Atelier Vania, d’après Oncle Vania d’Anton Tchekhov, un film réalisé par Jacques Weber
Atelier Vania, d’après Oncle Vania, d’Anton Tchekhov, un film réalisé par Jacques Weber.
Nous allons presque regretter le confinement: depuis quand la télévision publique (france 5) nous a-t-elle fait de tels cadeaux? Jacques Weber et Marc Lesage, le directeur ont décidé de rendre la vie au Théâtre de l’Atelier, fermé pour cause de pandémie. Ils s’y mettent, rassemblent une troupe éphémère, rien que les meilleurs et c’est magnifique. Oncle Vania, une histoire d’amère fin de vacances, une affaire de gagnants et de perdants auxquels on s’attache, bien sûr. Sonia et Vania, fille et beau-frère du professeur Sérébriakov, peinent tous les jours de l’année pour faire valoir la propriété de famille dont les revenus entretiennent le prestigieux universitaire. Veuf de la mère de Sonia, il vient d’épouser Elena, une jeune et belle admiratrice. Vania et son ami, le docteur, un amour secret de Sonia, tombent aussitôt sous le charme de la sirène. C’est tout et c’est beaucoup : guerre de coqs, guerre entre provinciaux et citadins, ennui pour ces derniers et travail pour les autres. «Comme ils sont tous nerveux ! Comme ils sont nerveux ! Et que d’amour… » En fait, une réplique de Dorn, un autre docteur dans La Mouette de Tchekhov…

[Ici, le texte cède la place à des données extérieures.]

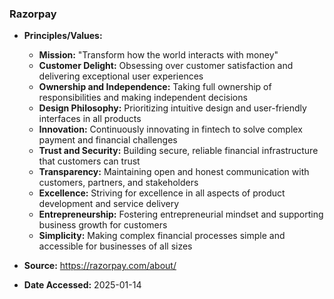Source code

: ### Razorpay

- **Principles/Values:**
  - **Mission:** "Transform how the world interacts with money"
  - **Customer Delight:** Obsessing over customer satisfaction and delivering exceptional user experiences
  - **Ownership and Independence:** Taking full ownership of responsibilities and making independent decisions
  - **Design Philosophy:** Prioritizing intuitive design and user-friendly interfaces in all products
  - **Innovation:** Continuously innovating in fintech to solve complex payment and financial challenges
  - **Trust and Security:** Building secure, reliable financial infrastructure that customers can trust
  - **Transparency:** Maintaining open and honest communication with customers, partners, and stakeholders
  - **Excellence:** Striving for excellence in all aspects of product development and service delivery
  - **Entrepreneurship:** Fostering entrepreneurial mindset and supporting business growth for customers
  - **Simplicity:** Making complex financial processes simple and accessible for businesses of all sizes

- **Source:** https://razorpay.com/about/
- **Date Accessed:** 2025-01-14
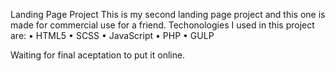 Landing Page Project
This is my second landing page project and this one is made for commercial use for a friend. Techonologies I used in this project are:
• HTML5
• SCSS
• JavaScript
• PHP
• GULP

Waiting for final aceptation to put it online.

François Morel (Vania), Jacques Weber (le docteur), Audrey Bonnet (Sonia) face à François Marthouret et Stéphane Caillart, le couple citadin mal assorti, Christine Murillo en belle-mère définitivement amoureuse du professeur, son vieux gendre et Catherine Ferran en nounou fidèle, sans un gramme de mièvrerie, à Vania et Sonia. Et Marc Lesage lui-même en Téléguine et Bernard Larré en ouvrier. Tous parfaits, modestes, justes et originaux.
La caméra se promène de l’un à l’autre avec bienveillance, et il y a un minimum d’accessoires mais avec aussi parfois, un regard sur le plus beau paysage qui soit: la salle avec son balcon, ses fauteuils rouges inhabités et frémissants. Ce serait une distribution idéale et une mise en scène parfaite. Dans cette adaptation, parfois le texte est redistribué : Sonia et Vania héritent ainsi de la célèbre tirade sur l’écologie du Docteur, sans que la pièce y perde. Aucun acteur n’en fait trop et chacun sait capter le regard de la caméra et ajuster son jeu.
Oui, mais voilà, ce merveilleux spectacle s’est joué le temps d’un tournage puis chacun est reparti. On ne devrait penser qu’au bonheur de savoir que cet Atelier Vania a été vu sur france 5, par un public infiniment plus vaste que ce qu’il aurait jamais été dans la «vraie vie»… Nous admirons l’entreprise de Jacques Weber et Marc Lesage qui ont encore en réserve un Atelier Cyrano et un Atelier Misanthrope, deux pièces où le rôle-titre emblématique a été tenu par le grand comédien. Ils réalisent le miracle de rendre durable l’éphémère et d’en conserver la fugacité. Ils inventent le document d’une histoire du théâtre qui «n’existait que dans la mémoire du spectateur», selon les mots d’Antoine Vitez.
L’avenir d’un théâtre pour tous serait-il dans ces magnifiques enregistrements? Pas d’inquiétude, enfin du moins jusqu’à présent. Le théâtre vivant a toujours su se réinventer, souvent dans la pauvreté. Mais bon, ne boudons pas notre plaisir devant cet Atelier Vania et sa distribution de rêve qui n’existera jamais. Sauf défi à relever…
Christine Friedel
Rediffusion sur france 5 TV jusqu’au 28 mai.